Book description
As playwright, painter and novelist, Richard Fenchurch has been both
successful and rich, but now, in his mid-sixties, he's beginning to fall
apart: again. His daughter plucks him from the squalor of his London
house and installs him in the old family home, the mansion where he
courted his first wife. Here, in a familiar house and in a changed
though recognisable landscape, Fenchurch struggles to keep his grip on
freedom and sanity, and allows himself to relax into memory. Time is
catching up with him, but it is memory that produces the more startling
revelation. Fenchurch's love for his wife was real enough - it was a
successful marriage as these things go - but the old surroundings, both
the building and the land itself, bring back to him the irresistibly
ardent drive of his passionate affair with Isabella, his fiancée's
mother.
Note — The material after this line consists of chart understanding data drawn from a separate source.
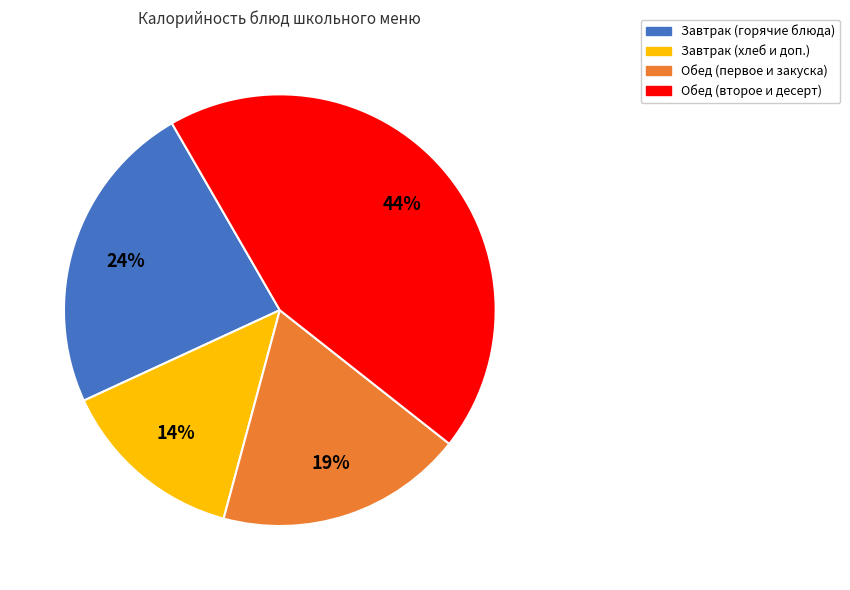

Does any single category account for the majority?

No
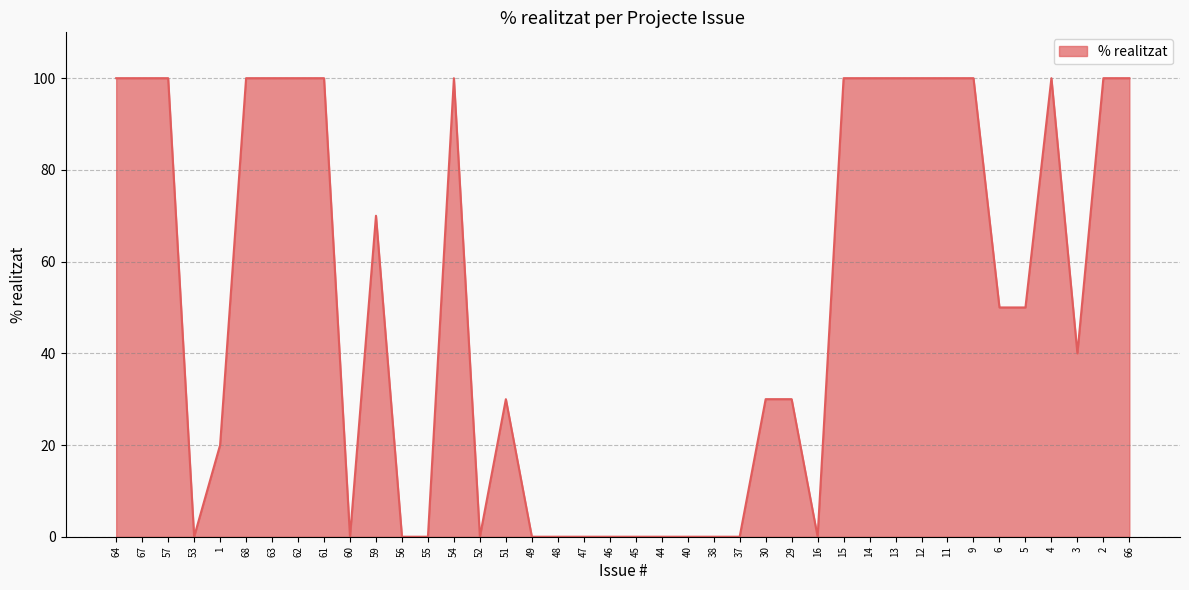

What position from the right is 12?

9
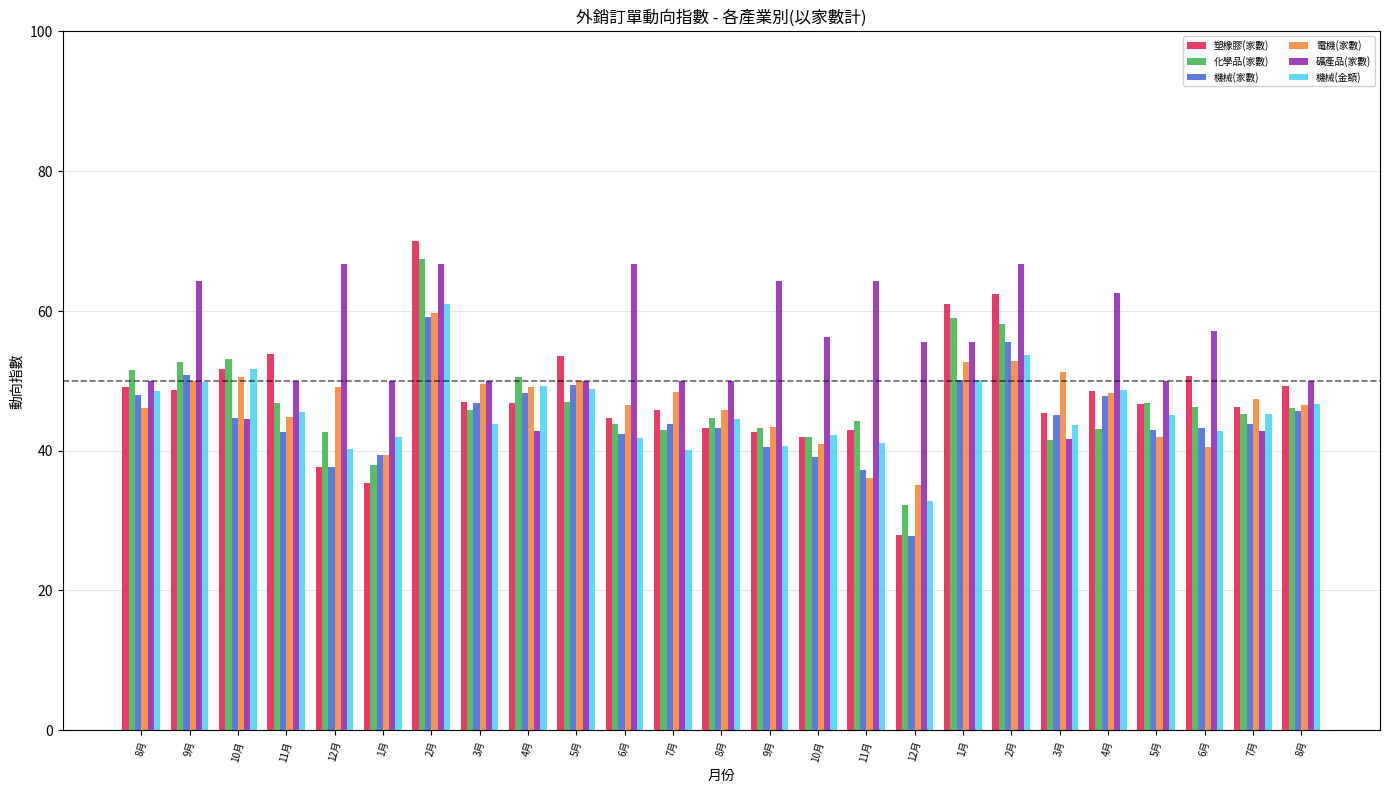

Which series changed the most between 3月 and 7月?

機械(金額)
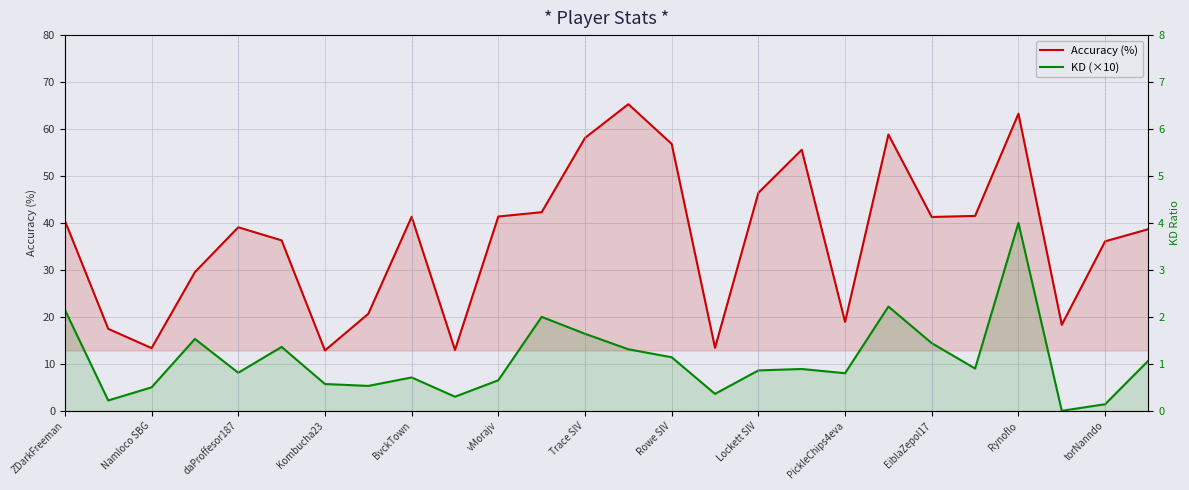

Which series has the widest spread of values?

Accuracy (%)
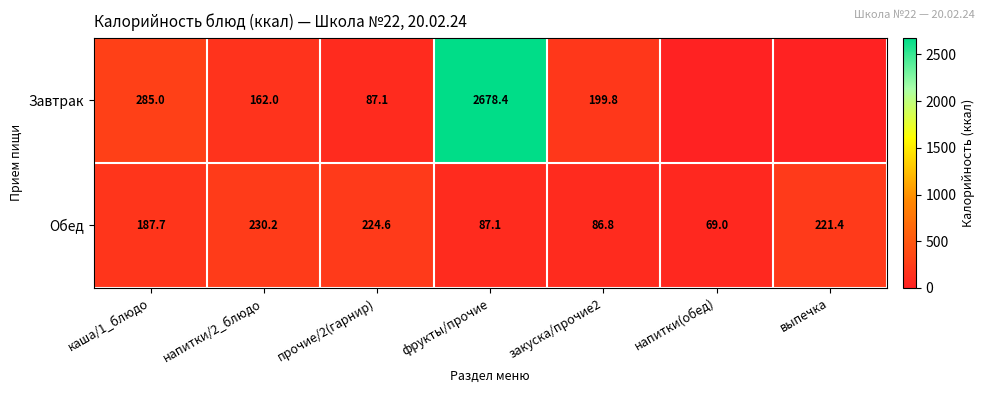

The Завтрак series shows 296.9 at закуска/прочие2. True or false?

False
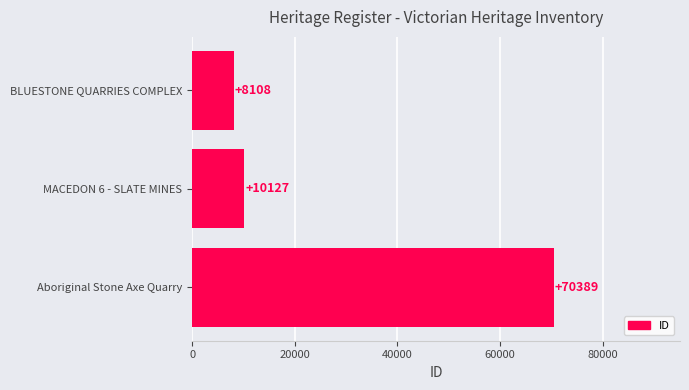

Reading top to bottom, transcribe all the data shown in this chart.

BLUESTONE QUARRIES COMPLEX=8108	MACEDON 6 - SLATE MINES=10127	Aboriginal Stone Axe Quarry=70389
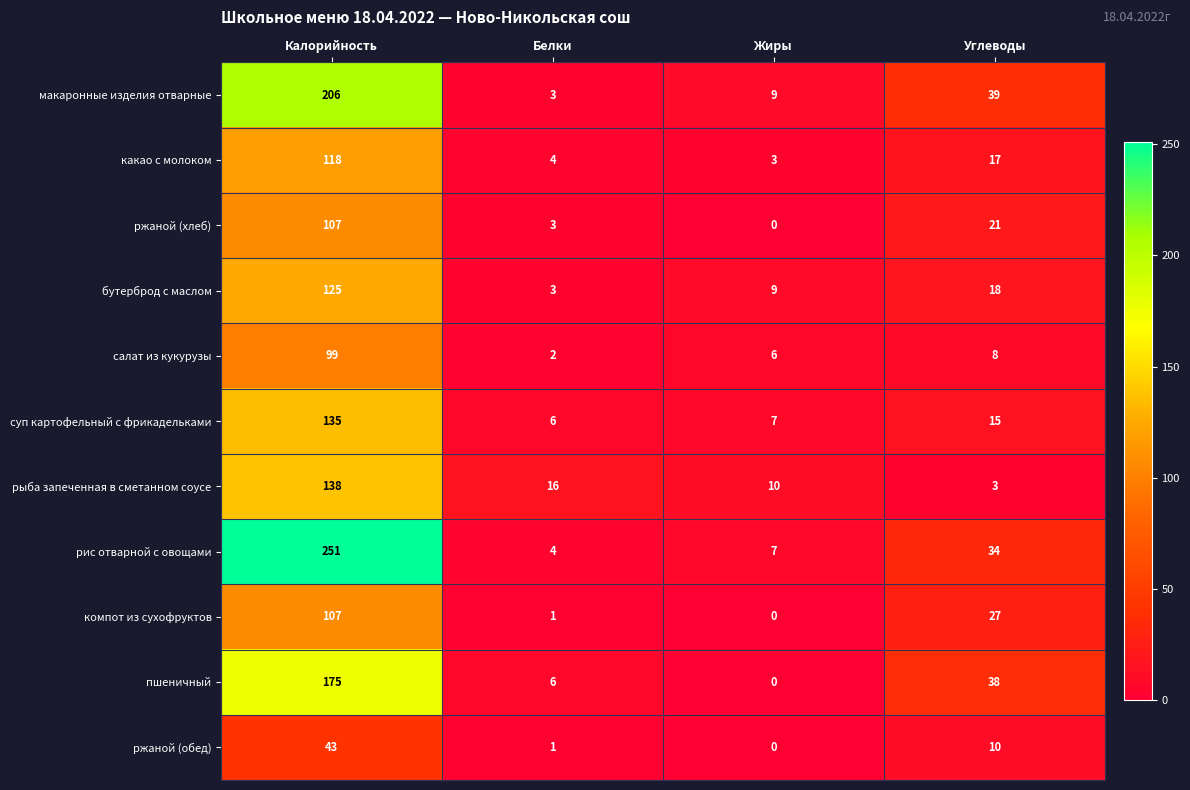

What is the difference between the highest and lowest values at Углеводы?

36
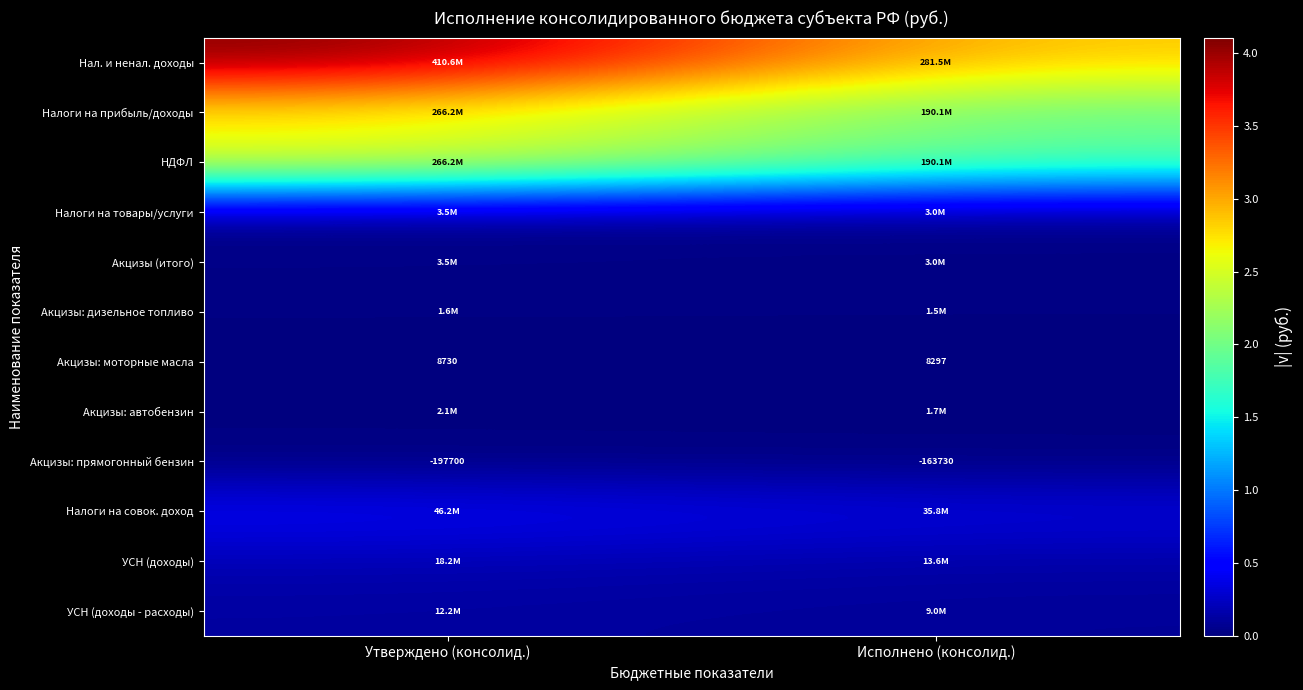

What is the greatest value displayed?

410567512.7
Returning to fiction after fourteen years, David Storey has
created both a sharply comic vision of the indignities of age and a
delicately erotic evocation of a youthful and dangerous affair. David
Storey was born in 1933 in Wakefield, and studied at the Slade School of
Art. His eight previous novels have won many prizes, including the
Macmillan Fiction Award, The Somerset Maugham Award, the Faber Memorial
Prize and, in 1976, the Booker Prize for
Saville.
He is also the author of fifteen plays. He lives in London.